Envite desmitificador
Narrativa. En Museo de la Revolución, el escritor Martín Kohan (Buenos Aires, 1967) fundamentaba su pericia en el uso exacto de la simultaneidad narrativa. Un cúmulo de circunstancias de distinta naturaleza temporal y espacial, alrededor de un secuestro durante la dictadura de Jorge Videla, se convertía en una sólida unidad narrativa. El registro político y psicológico, incluso intimista de la historia, dejaba la sensación agridulce de las historias deprimentes impecablemente narradas. Digo esto porque Ciencias morales funciona con la misma eficacia, y con el mismo sentido de la zozobra que puede dejar en el lector. La ganadora del Herralde de este año es una novela, a diferencia de Museo de la Revolución, que transcurre prácticamente en un recinto cerrado, incluso da la sensación de pertenecer a él los contados pasos que sus protagonistas dan fuera de su perímetro. En el envite crítico y desmitificador, ambas casi se complementan.
Ciencias morales
Martín Kohan
Anagrama. Barcelona, 2007
218 páginas. 15,20 euros
Lo que se relata (y aquí la función de la voz narradora, ejemplar, es capital para captar todos los matices psicológicos, todas las pulsiones que se refrenan, todas las trabas éticas amenazadas por la transgresión y todas las obligaciones éticas que se pisotean con espeluznante naturalidad) sucede en un colegio de enseñanza secundaria de la capital federal. El problema es que este colegio no es uno cualquiera. Es nada más ni nada menos que el célebre Colegio Nacional de Buenos Aires. Célebre por su duración casi bicentenaria y célebre porque un segmento de su historia quedó para siempre inmortalizado en uno de los libros obligatorios más leído por los estudiantes argentinos. Me refiero a Juvenilia. Su autor fue Miguel Cané, que pasó en sus aulas sus años de estudiante adolescente. Que Martín Kohan haga que este colegio de tanta prosapia sea el escenario de su novela es parte de la operación de desmitificación no sólo del colegio (probablemente con Juvenilia incluido) sino también de Argentina. Miguel Cané escribió un libro entrañable para muchas generaciones de argentinos (incluido el que escribe esta reseña). Pero además Cané, como ministro de Interior, fue autor de la xenófoba Ley de Residencia, ley que perseguía a aquellos inmigrantes con ideas políticas sospechosas y antecedentes sindicales. Pues bien, la historia de Kohan transcurre durante los días que duró la guerra de las Malvinas. Sus protagonistas son el jefe de celadores del colegio que Cané idílicamente describió y una inocente celadora que un día se descubre a sí misma hurgando en su propio lado desconocido. La metáfora de la Argentina de los desaparecidos queda plasmada inequívocamente en la descripción de la patriotera y militarizada disciplina colegial. En esas legendarias paredes, menos pedagógicas que marciales a que la abocaron las autoridades del centro durante el periodo de la sangrienta dictadura, se nos dibujan unas escenas de abyección indecibles.

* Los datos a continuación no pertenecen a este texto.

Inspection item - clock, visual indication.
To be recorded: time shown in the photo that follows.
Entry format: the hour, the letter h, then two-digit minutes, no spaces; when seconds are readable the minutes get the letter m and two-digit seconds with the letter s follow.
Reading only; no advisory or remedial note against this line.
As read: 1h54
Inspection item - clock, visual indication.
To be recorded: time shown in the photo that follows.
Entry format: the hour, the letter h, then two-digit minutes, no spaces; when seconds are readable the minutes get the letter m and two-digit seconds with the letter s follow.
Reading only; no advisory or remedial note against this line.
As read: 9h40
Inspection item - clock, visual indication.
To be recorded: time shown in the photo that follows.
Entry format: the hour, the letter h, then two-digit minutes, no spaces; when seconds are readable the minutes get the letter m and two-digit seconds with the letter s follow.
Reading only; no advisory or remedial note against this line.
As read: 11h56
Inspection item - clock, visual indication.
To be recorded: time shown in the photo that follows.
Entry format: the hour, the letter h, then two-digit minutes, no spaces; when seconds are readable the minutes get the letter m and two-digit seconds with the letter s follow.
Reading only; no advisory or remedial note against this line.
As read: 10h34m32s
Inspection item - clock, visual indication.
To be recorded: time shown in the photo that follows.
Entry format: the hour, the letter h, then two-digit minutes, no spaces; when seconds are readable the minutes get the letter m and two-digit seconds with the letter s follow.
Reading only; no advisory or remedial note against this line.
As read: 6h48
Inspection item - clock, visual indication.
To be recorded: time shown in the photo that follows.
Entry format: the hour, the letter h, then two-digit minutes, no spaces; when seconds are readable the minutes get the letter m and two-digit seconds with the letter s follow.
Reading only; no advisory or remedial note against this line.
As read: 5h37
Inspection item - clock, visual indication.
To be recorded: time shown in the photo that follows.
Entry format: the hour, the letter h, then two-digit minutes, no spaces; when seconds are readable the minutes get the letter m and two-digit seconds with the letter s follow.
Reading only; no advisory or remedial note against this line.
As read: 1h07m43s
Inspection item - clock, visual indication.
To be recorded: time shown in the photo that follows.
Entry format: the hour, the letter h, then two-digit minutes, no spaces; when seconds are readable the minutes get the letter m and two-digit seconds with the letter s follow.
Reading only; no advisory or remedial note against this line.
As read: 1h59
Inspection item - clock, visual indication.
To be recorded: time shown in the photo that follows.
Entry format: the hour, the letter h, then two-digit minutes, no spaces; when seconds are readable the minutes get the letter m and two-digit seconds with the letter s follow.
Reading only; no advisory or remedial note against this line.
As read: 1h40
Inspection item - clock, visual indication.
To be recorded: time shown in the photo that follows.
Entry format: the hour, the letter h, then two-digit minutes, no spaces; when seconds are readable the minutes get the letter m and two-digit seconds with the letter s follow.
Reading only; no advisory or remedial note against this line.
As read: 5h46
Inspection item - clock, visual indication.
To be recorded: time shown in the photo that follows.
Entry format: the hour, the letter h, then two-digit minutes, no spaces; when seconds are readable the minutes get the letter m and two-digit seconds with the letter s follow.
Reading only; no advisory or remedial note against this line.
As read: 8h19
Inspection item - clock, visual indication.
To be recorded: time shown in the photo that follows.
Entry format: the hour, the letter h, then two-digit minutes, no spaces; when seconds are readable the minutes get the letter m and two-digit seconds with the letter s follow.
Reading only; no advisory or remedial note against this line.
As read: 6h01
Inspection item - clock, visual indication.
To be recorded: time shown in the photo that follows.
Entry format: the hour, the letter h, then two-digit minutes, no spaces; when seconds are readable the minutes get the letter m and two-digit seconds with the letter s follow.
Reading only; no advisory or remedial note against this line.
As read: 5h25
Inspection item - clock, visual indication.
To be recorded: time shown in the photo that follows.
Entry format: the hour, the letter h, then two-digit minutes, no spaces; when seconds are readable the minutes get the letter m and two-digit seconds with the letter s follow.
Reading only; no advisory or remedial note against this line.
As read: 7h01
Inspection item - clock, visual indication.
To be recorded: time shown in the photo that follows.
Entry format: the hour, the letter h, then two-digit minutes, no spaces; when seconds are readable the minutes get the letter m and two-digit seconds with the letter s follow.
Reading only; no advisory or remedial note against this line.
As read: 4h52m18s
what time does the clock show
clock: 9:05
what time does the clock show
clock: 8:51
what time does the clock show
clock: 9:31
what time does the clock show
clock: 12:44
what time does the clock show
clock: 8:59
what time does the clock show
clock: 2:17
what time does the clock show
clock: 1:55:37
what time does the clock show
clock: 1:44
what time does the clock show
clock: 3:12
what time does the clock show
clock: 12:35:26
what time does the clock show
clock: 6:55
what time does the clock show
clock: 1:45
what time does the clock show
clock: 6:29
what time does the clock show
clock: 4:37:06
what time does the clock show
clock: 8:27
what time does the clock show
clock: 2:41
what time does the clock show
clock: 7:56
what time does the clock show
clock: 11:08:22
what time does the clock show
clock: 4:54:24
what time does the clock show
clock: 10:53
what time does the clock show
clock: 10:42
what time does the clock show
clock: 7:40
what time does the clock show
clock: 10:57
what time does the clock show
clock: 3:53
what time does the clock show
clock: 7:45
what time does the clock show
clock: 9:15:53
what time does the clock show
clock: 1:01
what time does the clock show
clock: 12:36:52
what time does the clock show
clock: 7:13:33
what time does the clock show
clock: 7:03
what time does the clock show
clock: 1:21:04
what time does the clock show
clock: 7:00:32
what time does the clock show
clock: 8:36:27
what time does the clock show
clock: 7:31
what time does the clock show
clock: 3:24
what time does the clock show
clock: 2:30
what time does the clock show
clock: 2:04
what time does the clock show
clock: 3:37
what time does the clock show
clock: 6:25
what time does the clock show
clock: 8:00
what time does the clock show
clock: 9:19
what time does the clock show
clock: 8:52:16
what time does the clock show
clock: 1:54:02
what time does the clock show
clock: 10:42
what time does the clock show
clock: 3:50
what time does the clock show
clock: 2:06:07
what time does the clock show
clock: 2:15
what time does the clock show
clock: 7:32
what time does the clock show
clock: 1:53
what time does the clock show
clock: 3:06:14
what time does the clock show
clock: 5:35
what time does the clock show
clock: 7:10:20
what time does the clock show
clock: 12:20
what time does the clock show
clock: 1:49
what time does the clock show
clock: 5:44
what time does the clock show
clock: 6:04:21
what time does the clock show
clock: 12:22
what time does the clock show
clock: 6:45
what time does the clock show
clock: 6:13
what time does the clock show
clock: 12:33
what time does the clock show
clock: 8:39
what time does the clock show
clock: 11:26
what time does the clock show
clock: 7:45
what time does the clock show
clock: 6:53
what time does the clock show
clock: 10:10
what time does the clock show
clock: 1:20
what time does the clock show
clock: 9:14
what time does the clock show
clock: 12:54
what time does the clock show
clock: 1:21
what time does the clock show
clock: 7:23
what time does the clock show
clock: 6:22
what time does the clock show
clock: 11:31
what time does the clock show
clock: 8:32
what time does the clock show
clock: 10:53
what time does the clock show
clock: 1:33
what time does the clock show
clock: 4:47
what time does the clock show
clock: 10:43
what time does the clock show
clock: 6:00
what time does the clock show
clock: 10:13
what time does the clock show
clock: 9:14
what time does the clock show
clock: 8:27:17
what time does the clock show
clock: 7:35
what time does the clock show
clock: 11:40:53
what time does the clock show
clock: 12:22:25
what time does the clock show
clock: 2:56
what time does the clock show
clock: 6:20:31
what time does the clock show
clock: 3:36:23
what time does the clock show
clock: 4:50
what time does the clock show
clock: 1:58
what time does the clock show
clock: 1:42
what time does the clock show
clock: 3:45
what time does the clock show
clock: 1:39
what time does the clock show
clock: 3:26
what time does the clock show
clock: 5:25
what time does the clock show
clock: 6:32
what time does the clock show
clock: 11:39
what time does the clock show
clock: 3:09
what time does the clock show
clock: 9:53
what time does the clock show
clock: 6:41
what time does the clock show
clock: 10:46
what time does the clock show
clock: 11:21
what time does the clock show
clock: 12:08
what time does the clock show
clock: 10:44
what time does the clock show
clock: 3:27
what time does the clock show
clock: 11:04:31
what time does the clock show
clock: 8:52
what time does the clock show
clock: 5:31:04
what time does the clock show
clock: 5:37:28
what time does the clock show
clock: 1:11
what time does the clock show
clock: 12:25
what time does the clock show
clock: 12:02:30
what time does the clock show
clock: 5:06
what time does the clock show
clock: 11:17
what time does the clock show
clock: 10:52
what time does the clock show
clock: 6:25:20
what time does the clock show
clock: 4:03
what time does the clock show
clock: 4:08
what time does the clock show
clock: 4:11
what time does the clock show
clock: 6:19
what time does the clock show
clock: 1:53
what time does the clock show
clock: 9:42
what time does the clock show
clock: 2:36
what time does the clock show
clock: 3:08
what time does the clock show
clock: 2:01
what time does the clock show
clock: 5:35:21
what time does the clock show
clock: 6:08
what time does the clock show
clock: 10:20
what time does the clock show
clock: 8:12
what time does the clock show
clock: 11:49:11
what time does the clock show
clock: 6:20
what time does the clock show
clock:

Hay dos cuestiones que no quisiera soslayar: los trámites eufemísticos de algunas descripciones que subrayan la censura conceptual del régimen y el logro casi hiperrealista de algunas escenas. A veces, como ocurre con Martín Kohan (y otros, como Damián Tabarovsky si insinuamos una generación nueva de narradores argentinos), la inventiva es un raro talento que también afecta, además de a los argumentos, al arte de la composición y al manejo de los tonos idóneos de la ficción.